# [Exercise details]
Search the data for the word "Classe". Reproduce every line where it is found.

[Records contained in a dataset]
● ● ● ●
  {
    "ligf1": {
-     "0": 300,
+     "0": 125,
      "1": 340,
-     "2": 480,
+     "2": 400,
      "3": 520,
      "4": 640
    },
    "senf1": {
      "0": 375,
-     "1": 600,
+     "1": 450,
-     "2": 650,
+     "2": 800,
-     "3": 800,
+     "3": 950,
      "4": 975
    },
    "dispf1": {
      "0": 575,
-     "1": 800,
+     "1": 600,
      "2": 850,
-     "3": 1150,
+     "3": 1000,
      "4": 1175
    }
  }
● ● ● ●
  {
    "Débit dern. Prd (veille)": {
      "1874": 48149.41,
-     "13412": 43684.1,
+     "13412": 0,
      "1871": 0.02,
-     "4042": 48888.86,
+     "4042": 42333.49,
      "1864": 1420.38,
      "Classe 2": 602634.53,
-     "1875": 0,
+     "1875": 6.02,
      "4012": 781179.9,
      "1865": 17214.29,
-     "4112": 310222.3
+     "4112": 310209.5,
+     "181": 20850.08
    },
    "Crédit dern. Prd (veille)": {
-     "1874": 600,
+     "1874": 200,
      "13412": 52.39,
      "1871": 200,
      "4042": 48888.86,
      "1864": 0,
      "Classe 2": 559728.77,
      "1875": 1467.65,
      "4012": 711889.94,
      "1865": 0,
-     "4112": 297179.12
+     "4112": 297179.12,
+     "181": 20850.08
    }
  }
● ● ● ●
# [Output for this task]
      "Classe 2": 602634.53,
      "Classe 2": 559728.77,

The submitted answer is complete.